Estos fueron los contados, que contó Moisés, y Aarón y los doce varones príncipes de Israel, un varón por casa de sus padres fueron.
45 Alzo waren al de getelden der zonen van Israel, naar het huis hunner vaderen, van twintig jaren oud en daarboven, allen, die in Israel ten heire uittrokken,
Y fueron todos los contados de los hijos de Israel, por las casas de sus padres, de veinte años y arriba, todos los que podían salir a la guerra en Israel;
46 Al de getelden dan waren zeshonderd drie duizend vijfhonderd en vijftig.
Fueron todos los contados seiscientos y tres mil, y quinientos y cincuenta.
47 Maar de Levieten, naar den stam hunner vaderen, werden onder hen niet geteld.
Mas los Levitas no fueron contados entre ellos por la tribu de sus padres.
48 Want de HEERE had tot Mozes gesproken, zeggende:
Y habló Jehová a Moisés, diciendo:
49 Alleen den stam van Levi zult gij niet tellen, noch hun som opnemen, onder de zonen van Israel.
Empero tú no contarás la tribu de Leví, ni tomarás la cuenta de ellos entre los hijos de Israel.
50 Maar gij, stel de Levieten over den tabernakel der getuigenis, en over al zijn gereedschap, en over alles, wat daartoe behoort; zij zullen den tabernakel dragen, en al zijn gereedschap; en zij zullen dien bedienen, en zij zullen zich rondom den tabernakel legeren.
Mas tú pondrás a los Levitas en el tabernáculo del testimonio, y sobre todos sus vasos, y sobre todas las cosas, que les pertenecen: ellos llevarán el tabernáculo y todos sus vasos, y ellos servirán en él, y asentarán sus tiendas al derredor del tabernáculo.
51 En als de tabernakel zal optrekken, de Levieten zullen denzelven afnemen; en wanneer de tabernakel zich legeren zal, zullen de Levieten denzelven oprichten; en de vreemde, die daarbij komt, zal gedood worden.
Y cuando el tabernáculo partiere, los Levitas lo desarmarán: y cuando el tabernáculo parare, los Levitas lo armarán: y el extraño que se llegare, morirá.

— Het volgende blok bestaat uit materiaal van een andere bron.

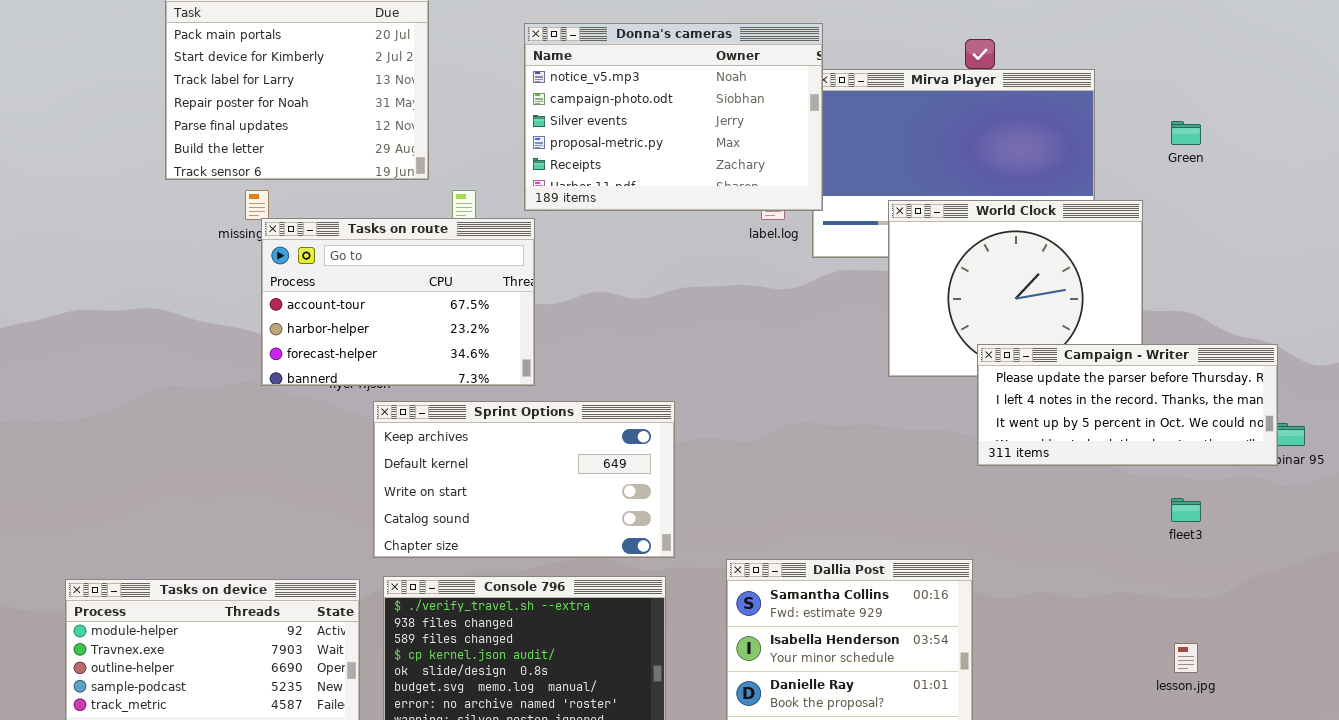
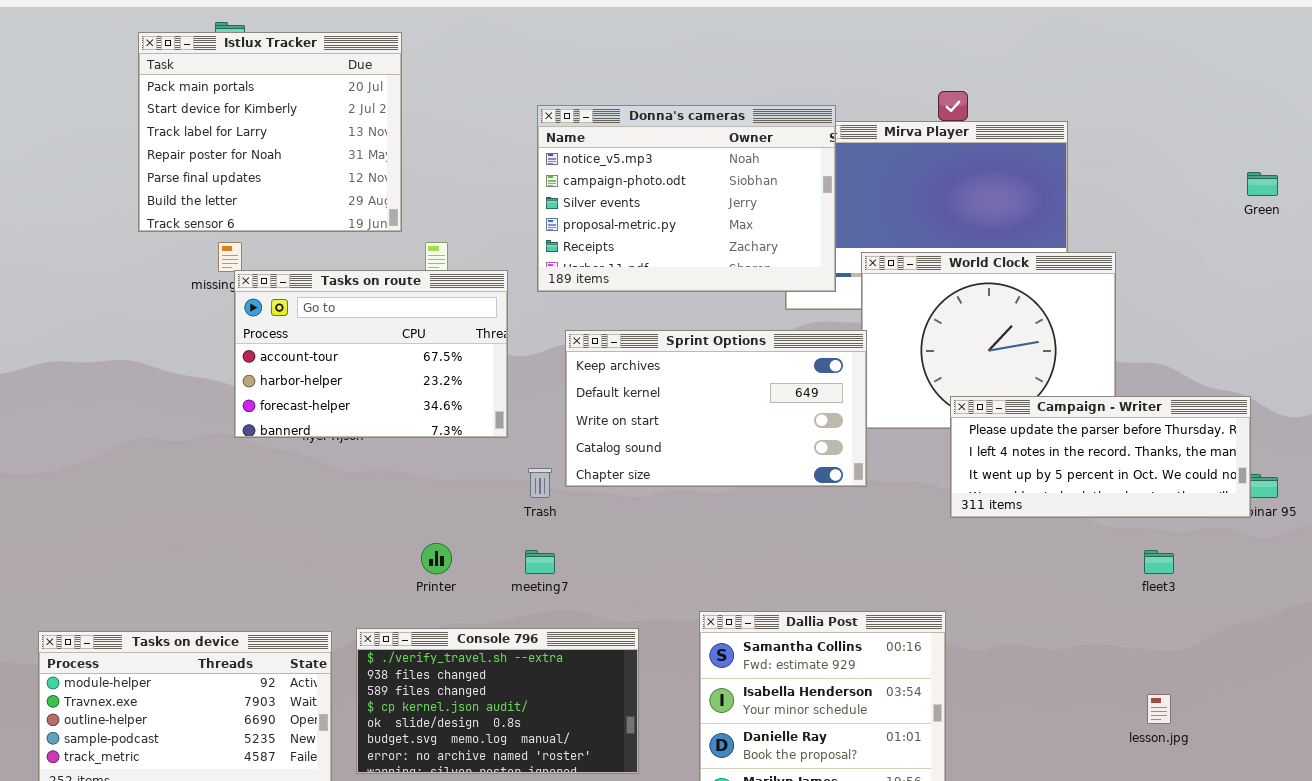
Donna's cameras: [524,23,823,211] -> [537,105,836,292], moved
Green: [1171,121,1201,145] -> [1247,172,1278,196], moved
Sprint Options: [373,401,675,558] -> [565,330,867,487], moved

52 En de kinderen Israels zullen zich legeren, een iegelijk bij zijn leger, en een iegelijk bij zijn banier, naar hun heiren.
Y los hijos de Israel asentarán sus tiendas cada uno en su escuadrón, y cada uno junto a su bandera por sus cuadrillas;
53 Maar de Levieten zullen zich legeren rondom den tabernakel der getuigenis, opdat geen verbolgenheid over de vergadering van de kinderen Israels zij; daarom zullen de Levieten de wacht van den tabernakel der getuigenis waarnemen.
Mas los Levitas asentarán las suyas al rededor del tabernáculo del testimonio, y no habrá ira sobre la congregación de los hijos de Israel: y los Levitas tendrán la guarda del tabernáculo del testimonio.
54 Zo deden de kinderen Israels; naar alles, wat de HEERE Mozes geboden had, zo deden zij.
E hicieron los hijos de Israel conforme a todas las cosas, que Jehová mandó a Moisés: así lo hicieron.